● **Text block**:

((

# finding computer history



## twinklebat (Aug 14, 2009)

I accidentally forgot to turn off the computer I have sensitive information stored in a public place while I went away for a while, and I'm worried in case I was compromised. (And I've been beating myself up over it, as I should.) I left open an unsaved notepad file and a blank message page on my email (gmail). Is there a way to find out computer history, such as what programs or websites were opened, what files have been copied to a connected flash drive if any flash drives had been plugged in? Or find out if my email has been compromised? And everything else I have failed to think of.

Edit: I've also set Firefox to private browsing version. I also have bluetooth.


----------



## Stephen Bowles (Jan 28, 2011)

Yes and no.

In the case of the notepad document that was left opened, it is almost impossible to tell if someone read it. If they altered it or something, you can tell, because you can read it and see if anything has changed. You can also right click and go to properties, to see the last time it was modified/saved, if it happened when you was away, it means someone made some change and saved it.

----

If someone used your Firefox browser, but it is on private or something, then this shouldn't create any logs for you to find, so again, difficult to tell if anyone has been browsing on your system (I don't used Firefox, this assumes private browsing version means it creates no internet history logs, etc.).

----

For your e-mails, just look in your sent file or deleted files, see if anything was deleted or sent. If you received e-mails whilst you was away but didn't look at them, they should be unread, are they still unread? If not, someone had a read of them.

----

You can take a look in your start menu, to look at programs listed there. However, if you already had programs listed there when you went away, it probably wouldn't help you much (unless a strange program is listed there that you never use).

----

In your start menu, there might be something there for "Recent Items". This will show you recently opened items.

))

Quiz items based on charts:
((

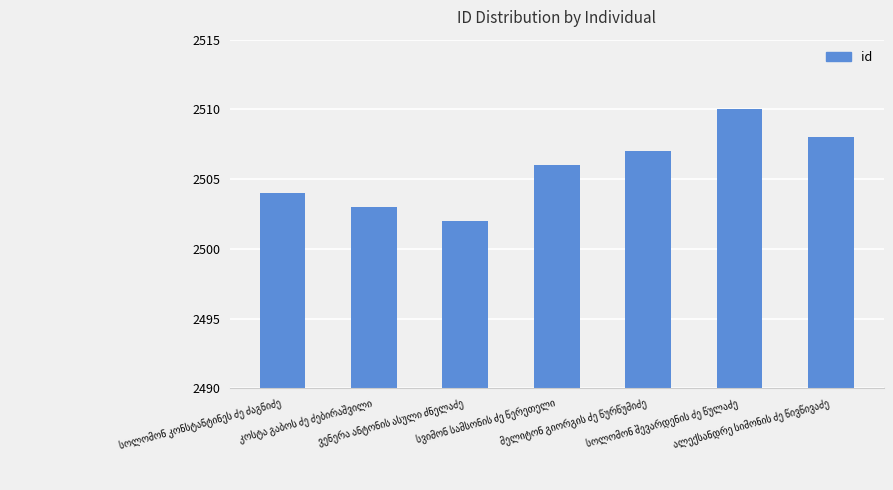

Count the number of categories in the chart.

7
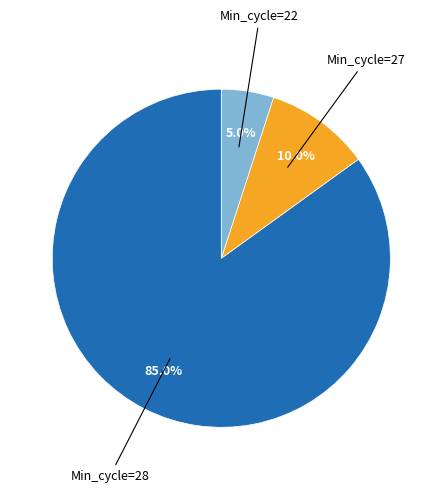

Does any single category account for the majority?

Yes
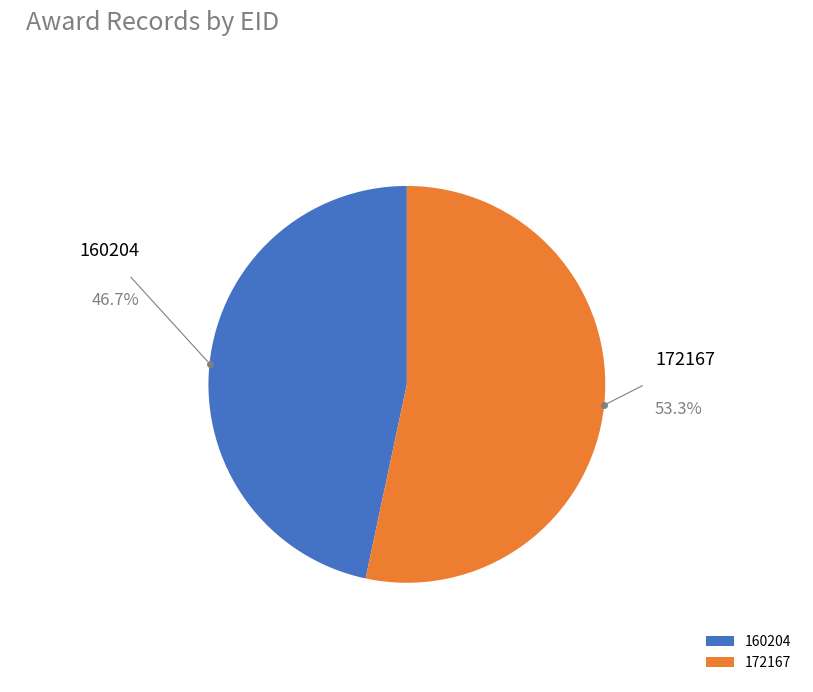

To the nearest percent, what is the average slice percentage?

50%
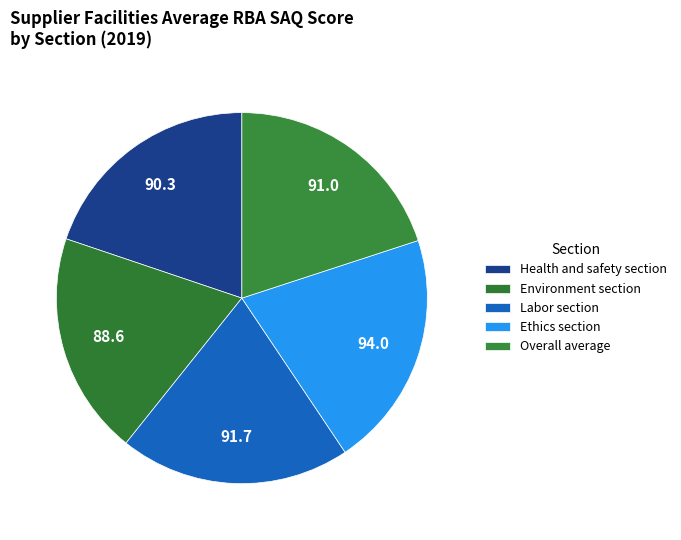

How many slices are in this pie chart?

5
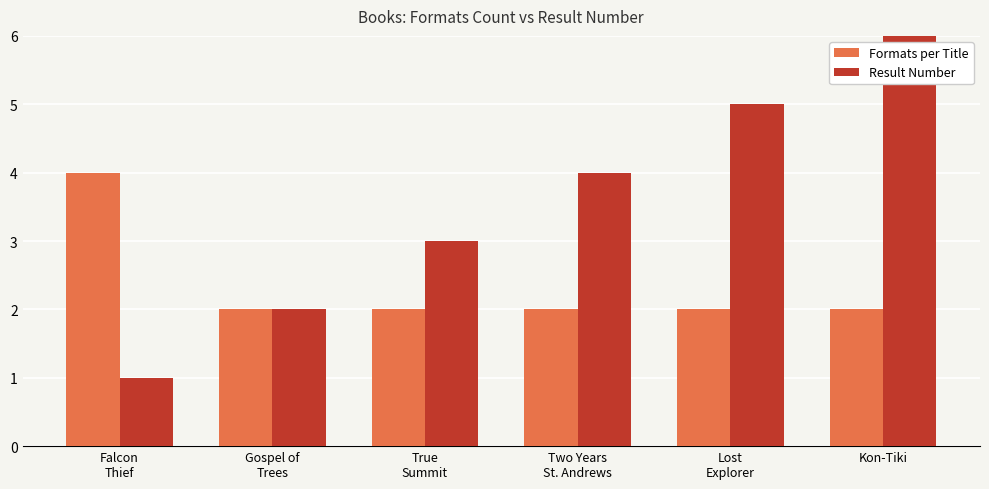

Which series has the largest range (max minus min)?

Result Number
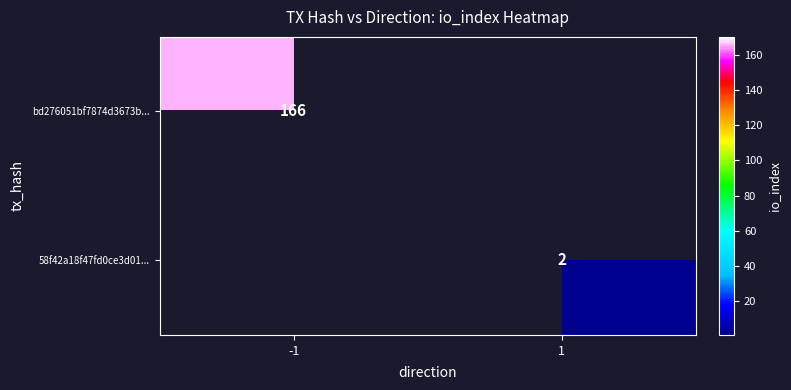

True or false: bd276051bf7874d3673b... has a value of 284 at -1.

False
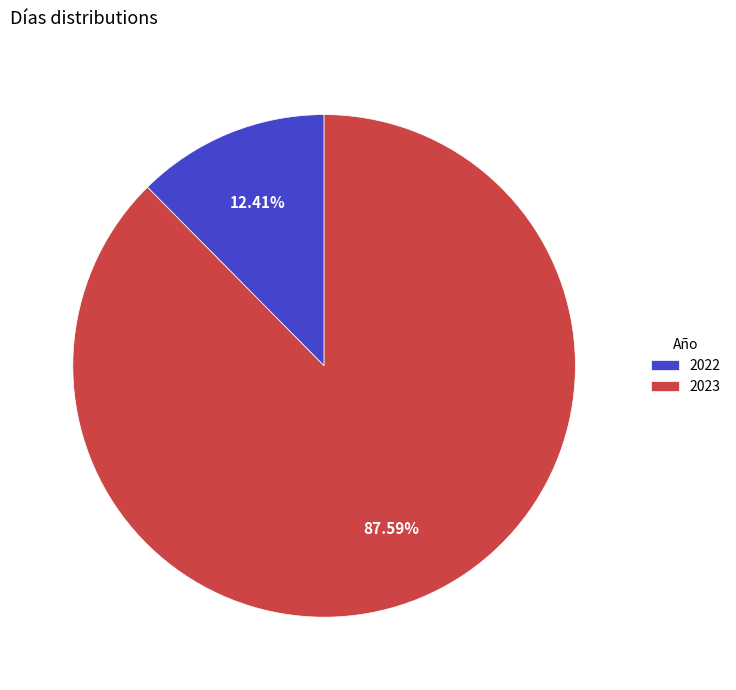

Which has a higher value, 2022 or 2023?

2023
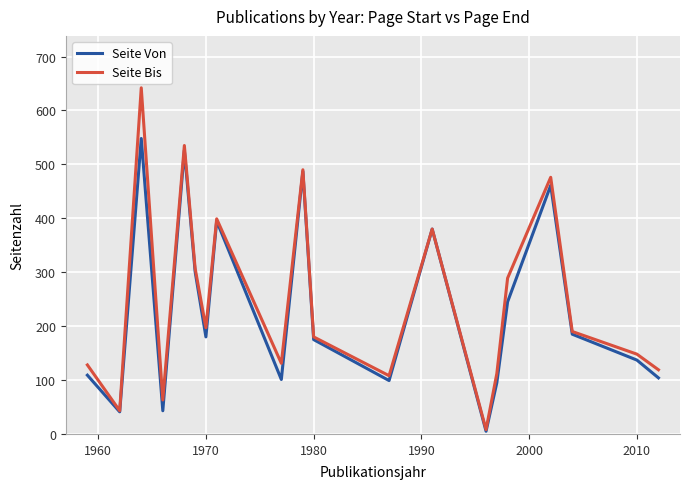

What is the greatest value displayed?

642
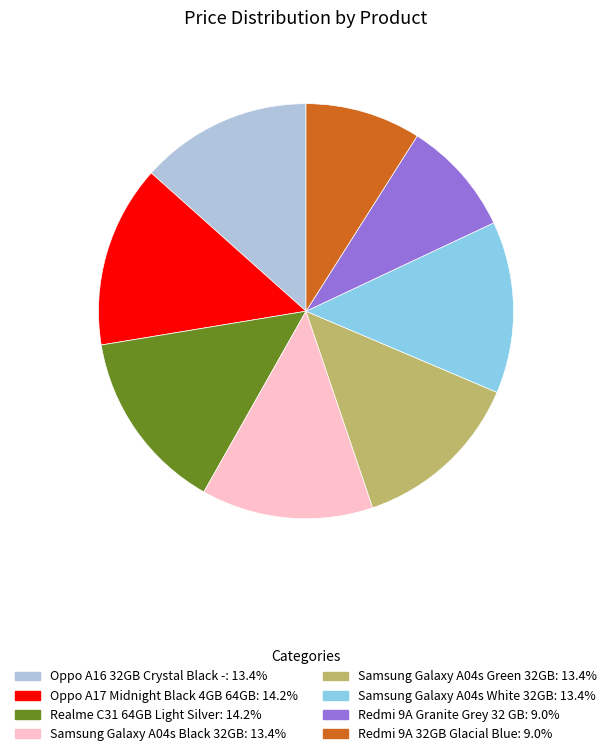

Is there a majority slice in this chart?

No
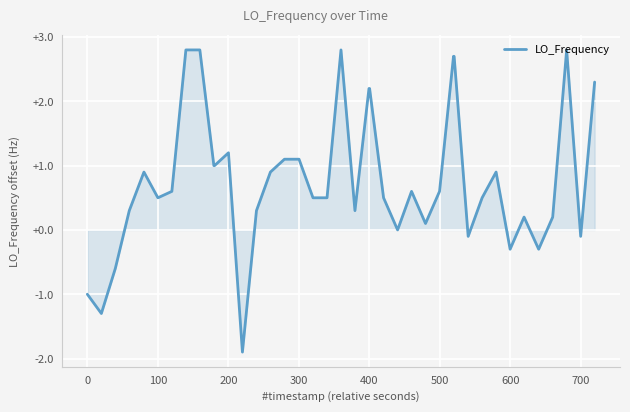

What is the minimum value shown in the chart?

-1.9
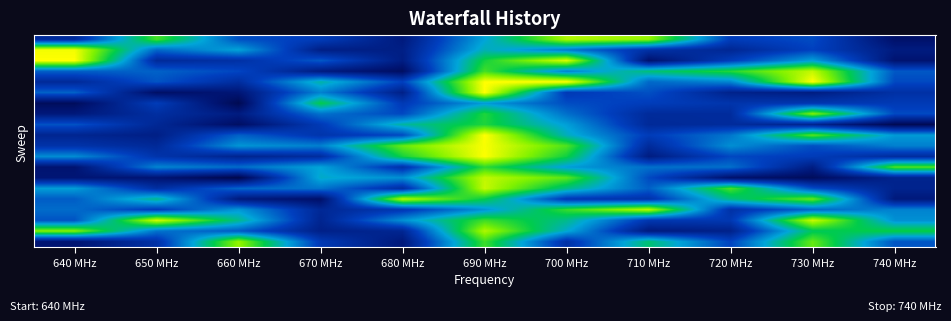

What is the total value across all series at 700 MHz?

12.1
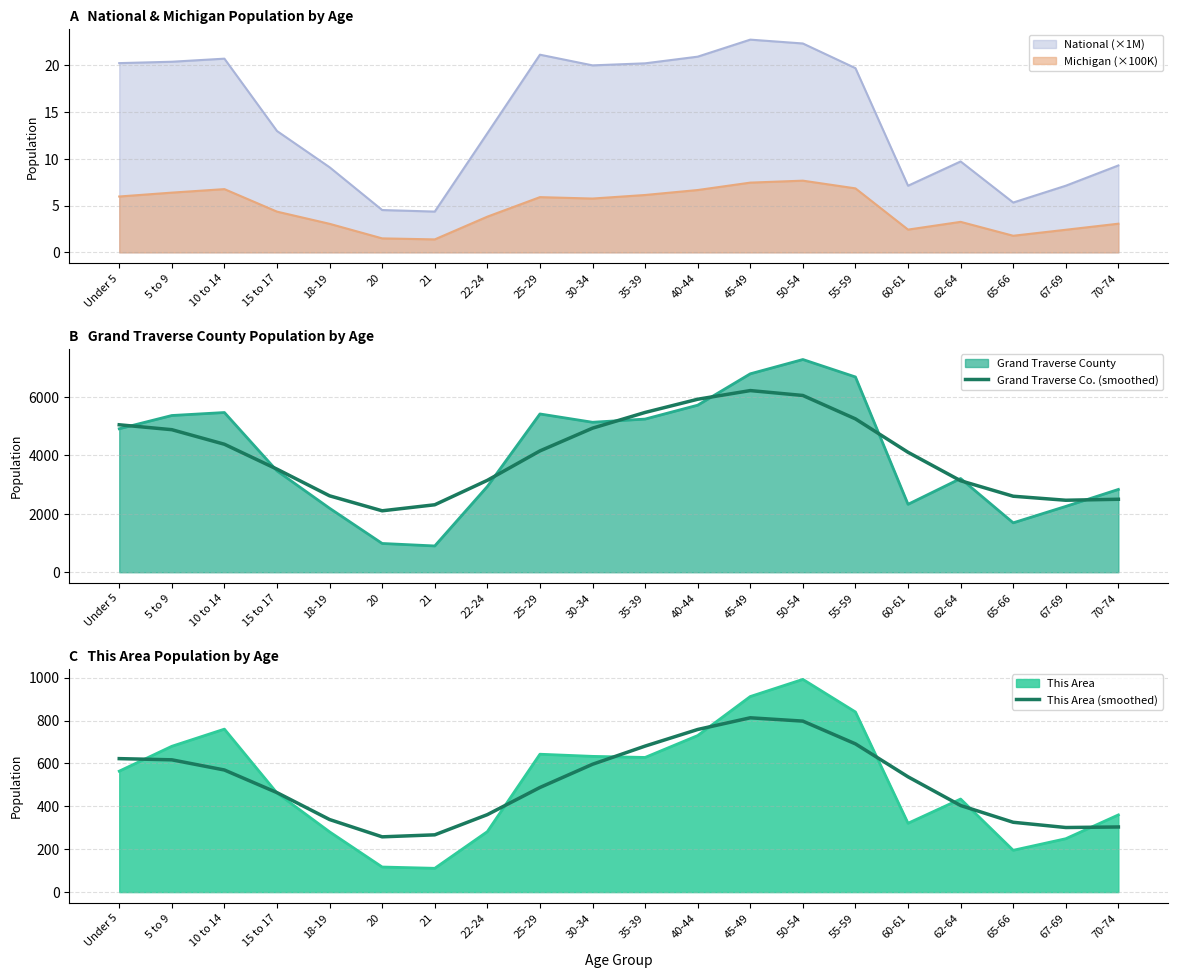

What is the spread (max minus min) of values at 35-39?

4783.9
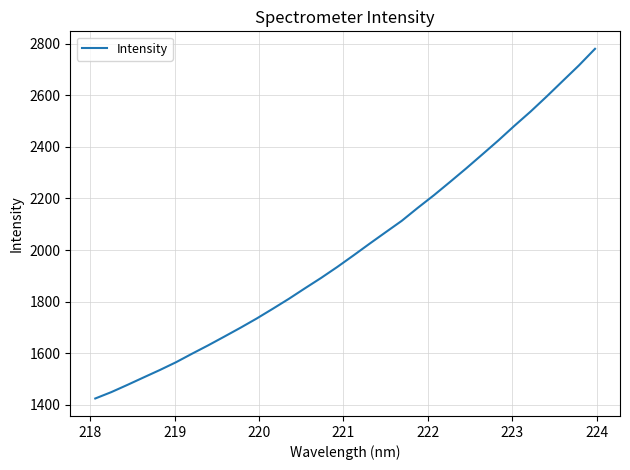

What is the greatest value displayed?

2779.8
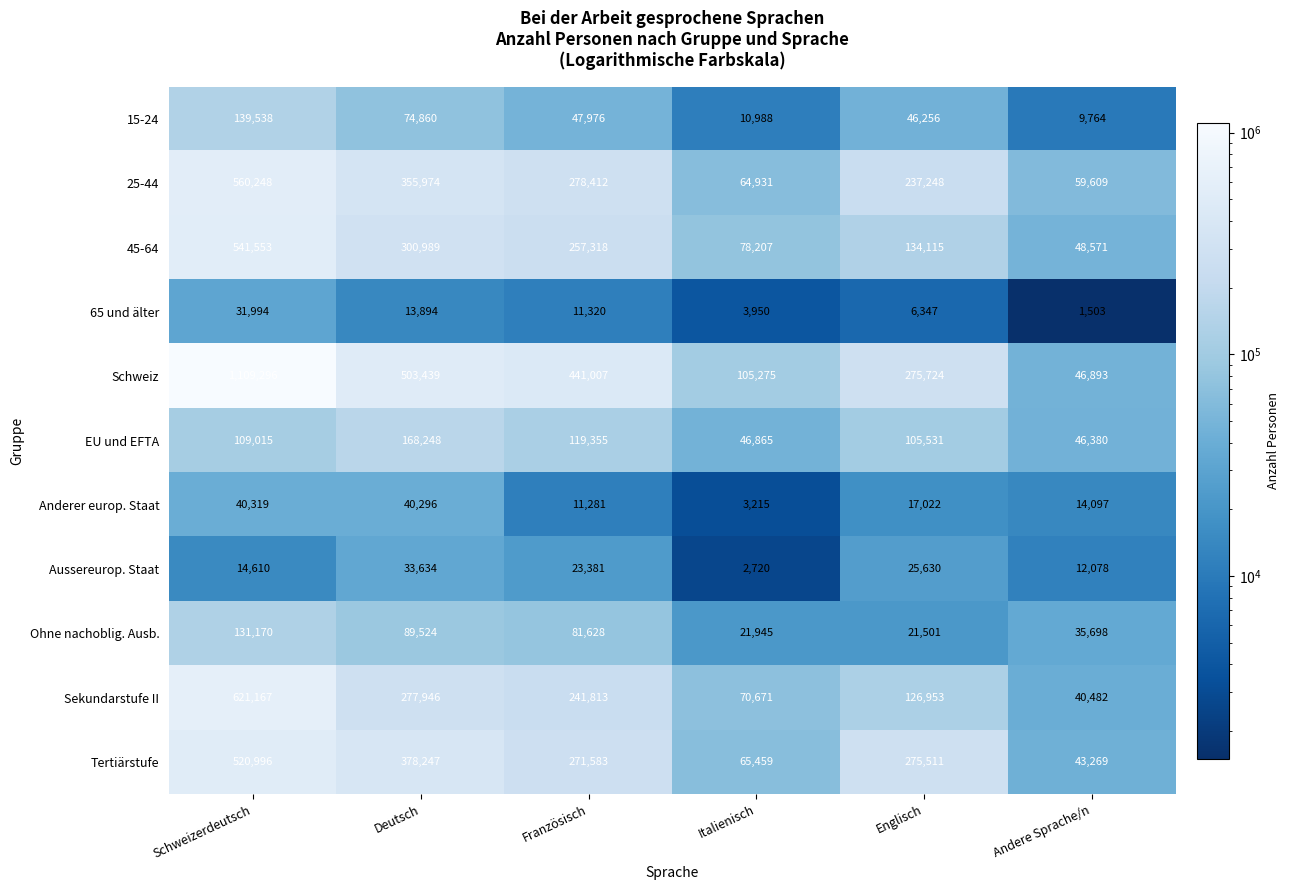

True or false: Aussereurop. Staat has a value of 37815 at Französisch.

False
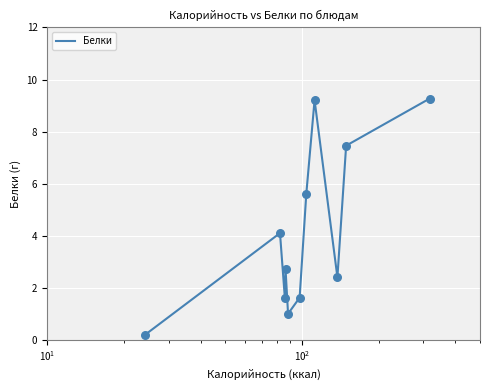

What is the difference between the maximum and minimum values?

9.1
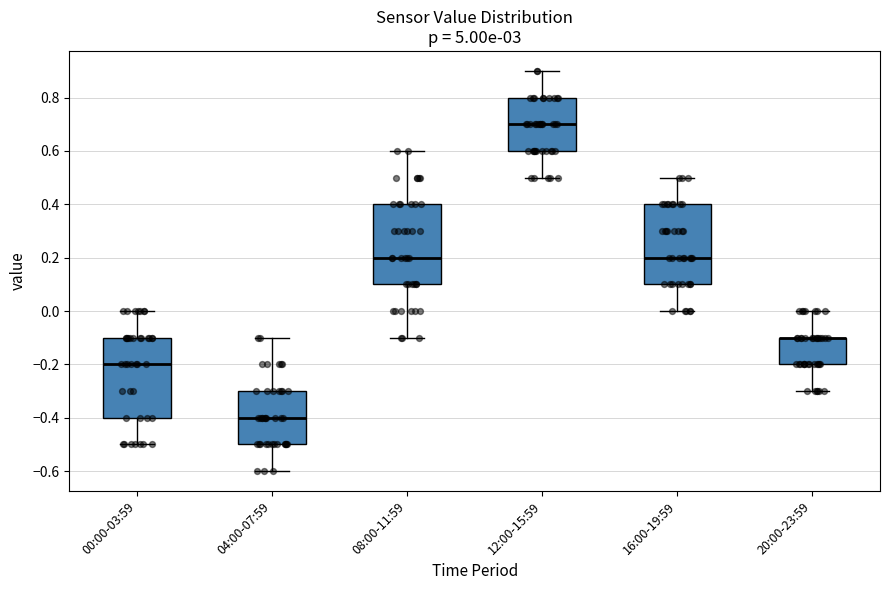

Reading left to right, read every box against the y-axis: the position of its median line, the range the box covers, and the ends of its whiskers. The values are not printed on the chart, so give them approximately, as read against the axis.

00:00-03:59: median -0.2, box -0.4 to -0.1, whiskers -0.5 to 0.0
04:00-07:59: median -0.4, box -0.5 to -0.3, whiskers -0.6 to -0.1
08:00-11:59: median 0.2, box 0.1 to 0.4, whiskers -0.1 to 0.6
12:00-15:59: median 0.7, box 0.6 to 0.8, whiskers 0.5 to 0.9
16:00-19:59: median 0.2, box 0.1 to 0.4, whiskers 0.0 to 0.5
20:00-23:59: median -0.1 (drawn on the box's upper edge), box -0.2 to -0.1, whiskers -0.3 to 0.0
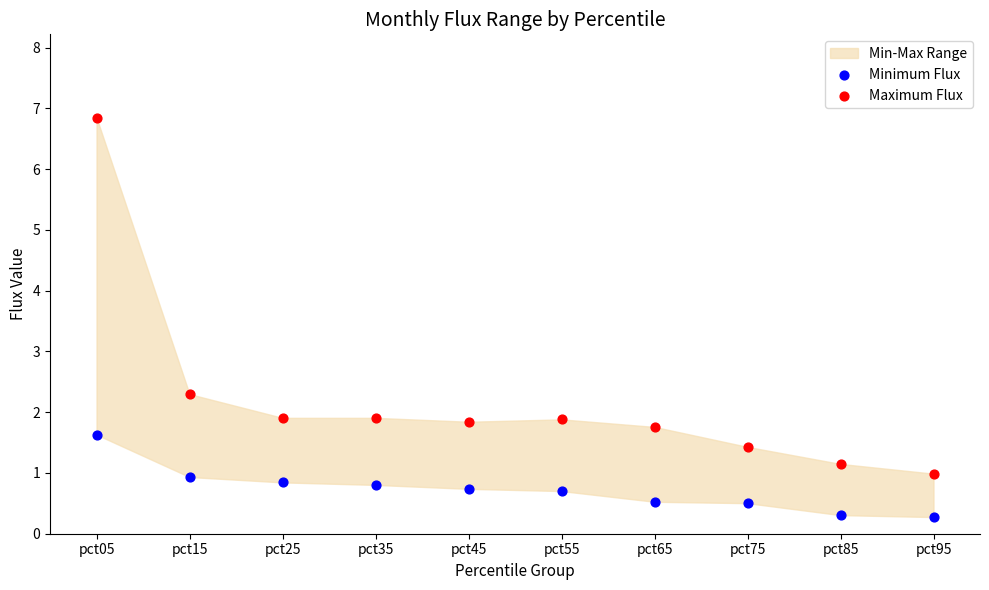

Which series contains the highest Y value?

Maximum Flux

))

● **Apply what you read**:
1) Transcribe the passage of the forum thread on finding computer history from "If someone used" to "history logs, etc.).".
2) Restate word for word every line of the chart quiz records, leaving out the pictures.

● **Responses by item number**:
1)
If someone used your Firefox browser, but it is on private or something, then this shouldn't create any logs for you to find, so again, difficult to tell if anyone has been browsing on your system (I don't used Firefox, this assumes private browsing version means it creates no internet history logs, etc.).

2)
Count the number of categories in the chart.

7

Does any single category account for the majority?

Yes

To the nearest percent, what is the average slice percentage?

50%

How many slices are in this pie chart?

5

Which series has the largest range (max minus min)?

Result Number

True or false: bd276051bf7874d3673b... has a value of 284 at -1.

False

Which has a higher value, 2022 or 2023?

2023

What is the greatest value displayed?

642

Is there a majority slice in this chart?

No

What is the minimum value shown in the chart?

-1.9

What is the total value across all series at 700 MHz?

12.1

What is the spread (max minus min) of values at 35-39?

4783.9

What is the greatest value displayed?

2779.8

True or false: Aussereurop. Staat has a value of 37815 at Französisch.

False

What is the difference between the maximum and minimum values?

9.1

Reading left to right, read every box against the y-axis: the position of its median line, the range the box covers, and the ends of its whiskers. The values are not printed on the chart, so give them approximately, as read against the axis.

00:00-03:59: median -0.2, box -0.4 to -0.1, whiskers -0.5 to 0.0
04:00-07:59: median -0.4, box -0.5 to -0.3, whiskers -0.6 to -0.1
08:00-11:59: median 0.2, box 0.1 to 0.4, whiskers -0.1 to 0.6
12:00-15:59: median 0.7, box 0.6 to 0.8, whiskers 0.5 to 0.9
16:00-19:59: median 0.2, box 0.1 to 0.4, whiskers 0.0 to 0.5
20:00-23:59: median -0.1 (drawn on the box's upper edge), box -0.2 to -0.1, whiskers -0.3 to 0.0

Which series contains the highest Y value?

Maximum Flux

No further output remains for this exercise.